Mona Prince opened with the statement that it was difficult to be a liberal woman in Egypt. Looking back at her rebellious childhood, and to the growth of the Islamic movement in Egypt through many Egyptians returning from working in Saudi Arabia, she explained how she had broken one of Egypt’s taboos, namely sex, in writing a novel that criticized male domination in a sexual relationship. The reading she had selected from her novel supported this.

Focusing on the word “Identity” from the symposium’s title, Rawi Hage spoke about Arab identity: it is historically multicultural and as such contains minorities, and it exists as a result of compromise and the mix of many religions and cultures. In his first novel De Niro’s Game, which is an existential novel and a reaction to the religious aspect of the Lebanese Civil war, he described the aspiration for reconciliation among the people of Lebanon even though reality did not allow it. Then, introducing his second novel Cockroach, he suggested that the very act of narration released a person from his/her personal tragedy and formed the historical story that would then allow the reader to consider the manner of questioning itself.

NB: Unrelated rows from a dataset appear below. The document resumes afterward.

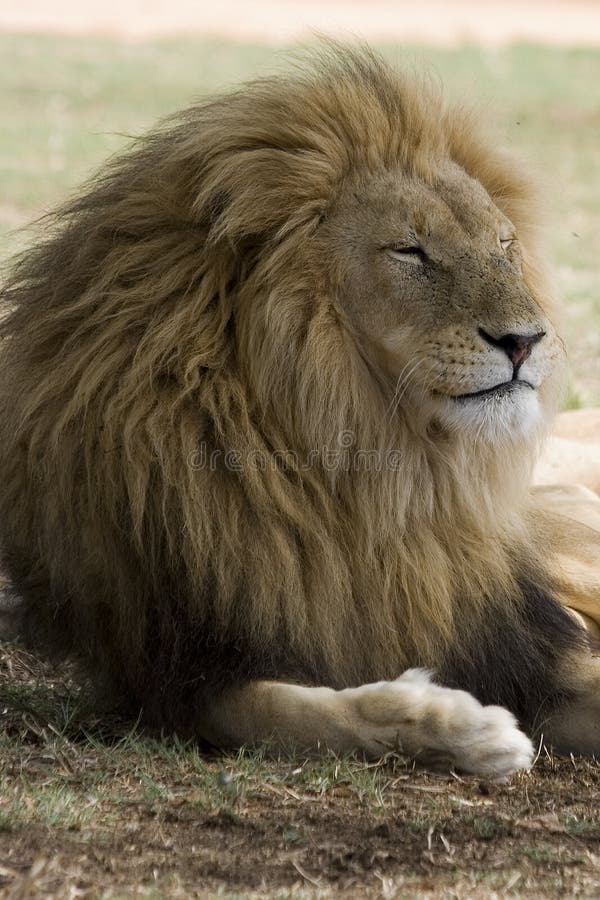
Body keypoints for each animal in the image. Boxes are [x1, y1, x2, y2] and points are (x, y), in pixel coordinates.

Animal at [1, 47, 600, 772]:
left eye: (505, 246)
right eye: (410, 250)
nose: (526, 340)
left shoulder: (518, 638)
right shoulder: (182, 670)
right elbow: (288, 714)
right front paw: (457, 725)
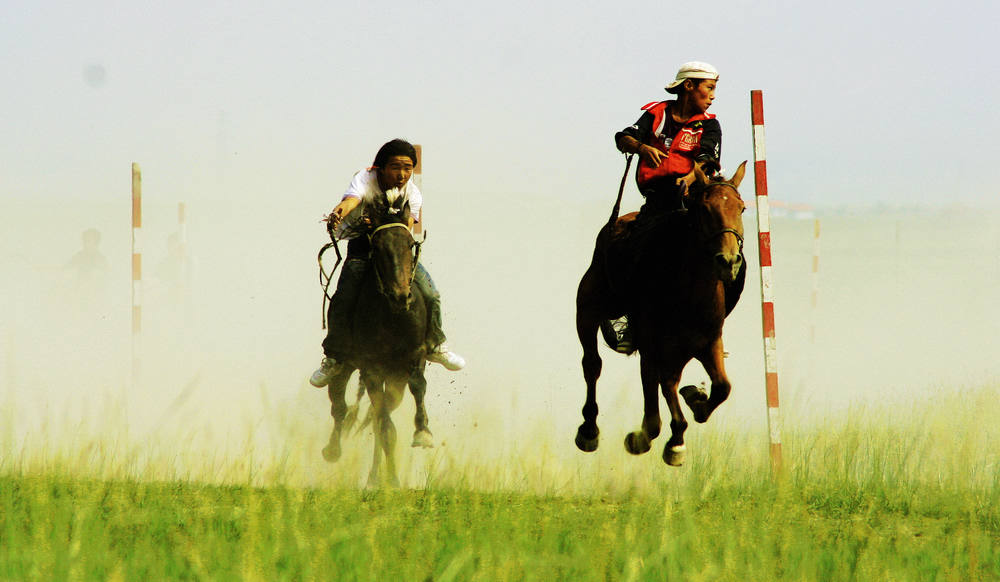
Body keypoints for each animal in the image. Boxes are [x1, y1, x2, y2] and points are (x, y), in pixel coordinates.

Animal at [576, 162, 748, 468]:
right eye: (705, 209)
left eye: (741, 208)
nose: (729, 261)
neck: (691, 291)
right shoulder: (659, 343)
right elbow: (666, 382)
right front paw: (676, 441)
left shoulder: (709, 342)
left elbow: (722, 387)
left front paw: (696, 401)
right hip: (587, 310)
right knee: (593, 364)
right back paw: (590, 430)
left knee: (650, 377)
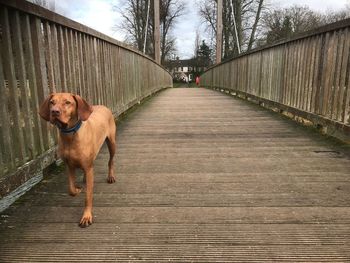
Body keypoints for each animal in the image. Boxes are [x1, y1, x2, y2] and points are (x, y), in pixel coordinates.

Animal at [39, 94, 116, 228]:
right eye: (52, 102)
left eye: (67, 102)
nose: (54, 111)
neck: (70, 135)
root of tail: (103, 106)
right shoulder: (69, 165)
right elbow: (71, 189)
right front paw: (77, 189)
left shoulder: (89, 167)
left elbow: (88, 196)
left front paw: (86, 216)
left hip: (112, 143)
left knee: (110, 161)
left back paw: (110, 176)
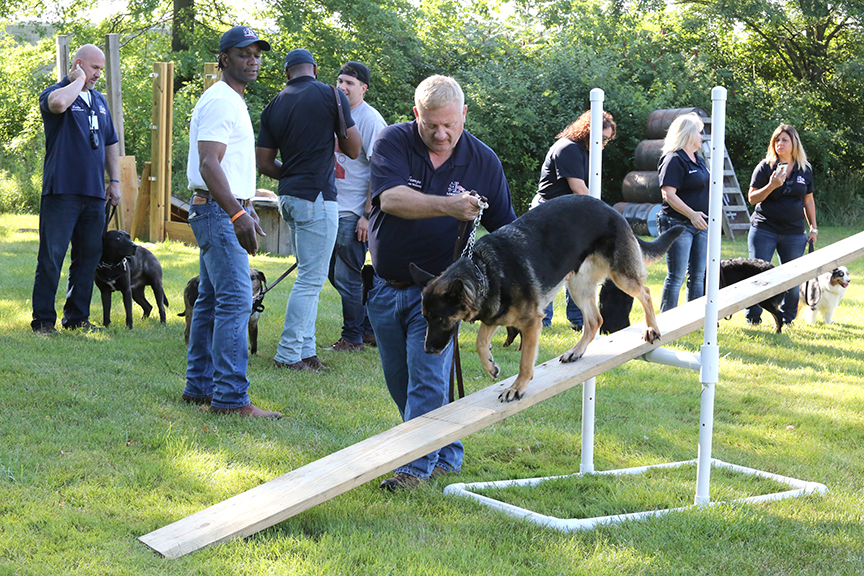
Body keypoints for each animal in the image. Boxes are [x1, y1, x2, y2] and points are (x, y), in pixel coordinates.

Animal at [408, 196, 684, 402]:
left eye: (440, 318)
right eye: (425, 318)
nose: (428, 350)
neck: (483, 270)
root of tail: (612, 210)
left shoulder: (532, 323)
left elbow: (525, 362)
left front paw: (517, 387)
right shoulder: (494, 316)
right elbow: (480, 342)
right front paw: (490, 366)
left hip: (620, 276)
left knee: (645, 292)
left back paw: (652, 328)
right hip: (577, 285)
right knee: (594, 320)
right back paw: (576, 352)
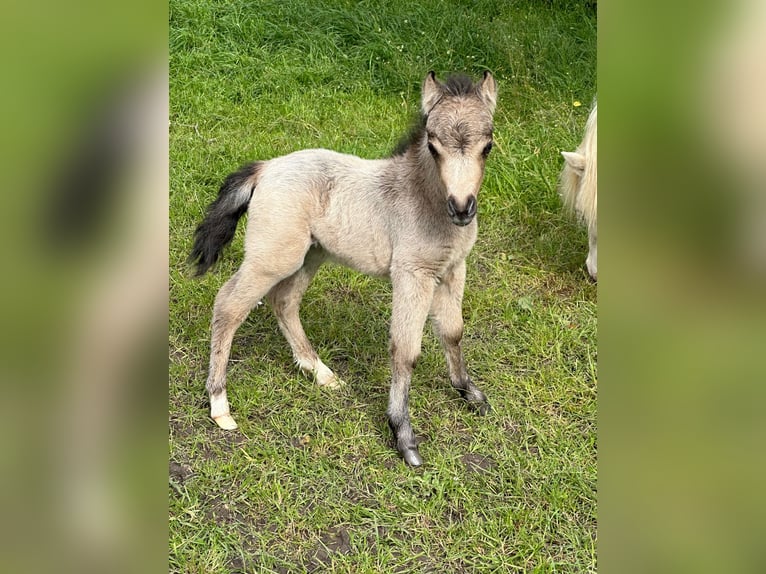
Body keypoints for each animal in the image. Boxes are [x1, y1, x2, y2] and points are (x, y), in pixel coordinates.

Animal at [188, 72, 498, 468]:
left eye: (487, 145)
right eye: (433, 145)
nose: (461, 208)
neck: (423, 200)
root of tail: (267, 167)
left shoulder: (453, 269)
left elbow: (453, 332)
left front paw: (469, 393)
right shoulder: (411, 274)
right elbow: (406, 349)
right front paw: (403, 435)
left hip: (312, 255)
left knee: (284, 302)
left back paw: (320, 372)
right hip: (273, 257)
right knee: (228, 305)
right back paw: (219, 404)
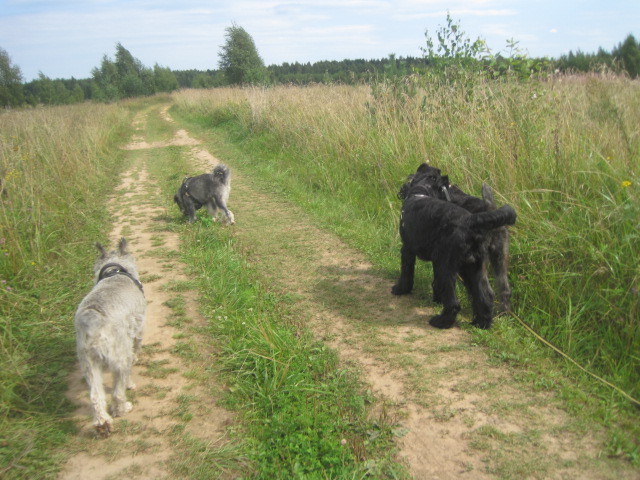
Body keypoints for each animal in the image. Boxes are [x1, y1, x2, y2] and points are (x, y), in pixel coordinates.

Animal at [74, 238, 146, 437]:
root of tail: (93, 322)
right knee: (117, 391)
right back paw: (123, 406)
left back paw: (102, 424)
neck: (115, 272)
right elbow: (137, 346)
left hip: (88, 363)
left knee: (96, 396)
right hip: (119, 356)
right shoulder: (138, 328)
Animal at [392, 165, 516, 329]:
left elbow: (406, 272)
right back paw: (482, 322)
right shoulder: (436, 259)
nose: (402, 189)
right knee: (489, 294)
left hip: (450, 266)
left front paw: (400, 289)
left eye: (411, 177)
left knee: (454, 301)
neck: (421, 192)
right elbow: (436, 282)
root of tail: (471, 221)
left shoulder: (407, 249)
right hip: (481, 264)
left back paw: (441, 321)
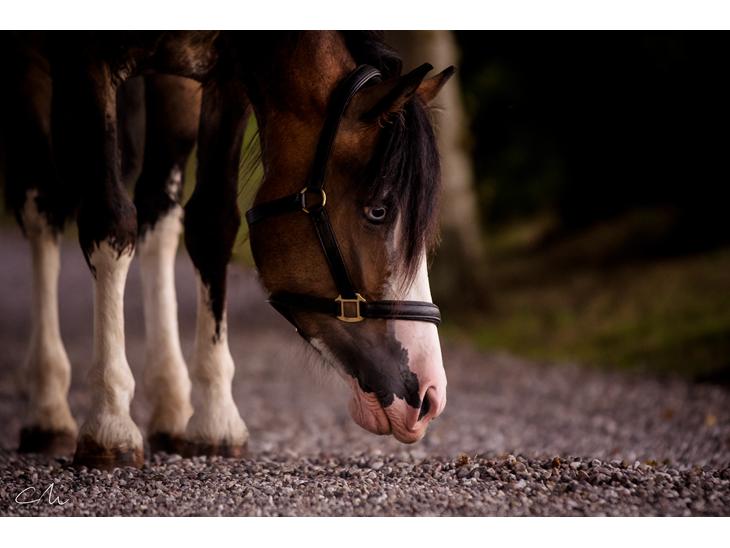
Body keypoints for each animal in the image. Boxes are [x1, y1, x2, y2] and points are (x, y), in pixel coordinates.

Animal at [2, 31, 454, 469]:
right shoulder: (88, 63)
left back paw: (170, 406)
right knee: (42, 207)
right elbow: (110, 222)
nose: (429, 396)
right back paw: (48, 410)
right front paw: (110, 423)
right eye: (378, 210)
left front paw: (215, 420)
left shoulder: (226, 80)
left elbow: (212, 224)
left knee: (158, 210)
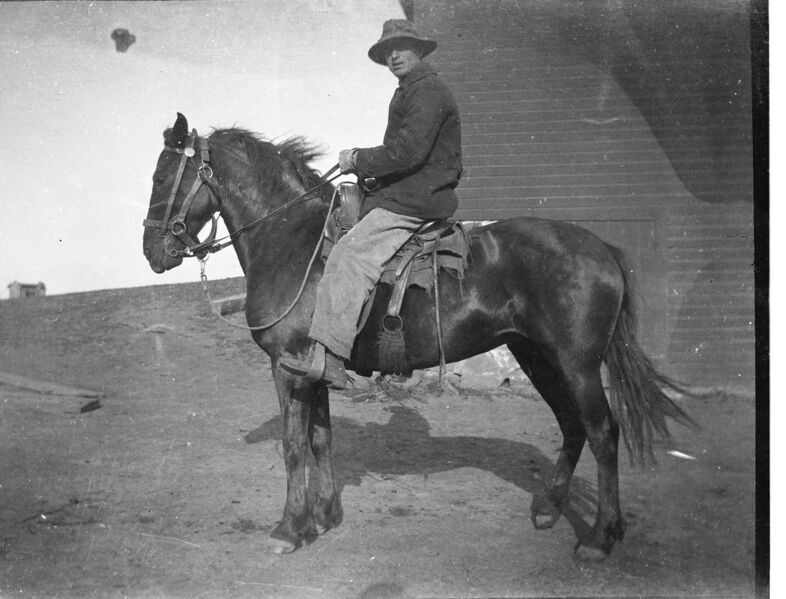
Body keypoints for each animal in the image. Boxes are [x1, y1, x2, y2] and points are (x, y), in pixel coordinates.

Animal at [142, 112, 693, 561]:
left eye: (163, 176)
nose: (151, 251)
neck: (294, 241)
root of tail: (601, 247)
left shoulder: (288, 367)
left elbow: (293, 445)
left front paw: (289, 529)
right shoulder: (315, 369)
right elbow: (321, 438)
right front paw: (324, 515)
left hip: (577, 364)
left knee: (602, 433)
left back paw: (600, 536)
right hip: (537, 355)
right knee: (572, 425)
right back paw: (550, 509)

The Seikei symposium included three prominent Japanese guest commentators. First, Kaoru Yamamoto, a specialist of Arabic literature, spoke about Arabic literature and its Japanese readers and recent efforts by Japanese researchers to introduce it more widely. Masakuni Ota, who has long experience as an editor, described the significance of cultural exchange between writers, looking back his experience of the Asian-African Writers’ Conference. Masatsugu Ono, a writer and a scholar of French literature, praised Samuel Shimon’s autobiographical novel in the highest terms, having read it in French translation, and recommended its translation into Japanese.

The over five hours of this rich and rewarding symposium flew past, and was filled throughout with excitement. I felt a profound joy at being a reader of Arab literature and being able to share my love for it with all the participants.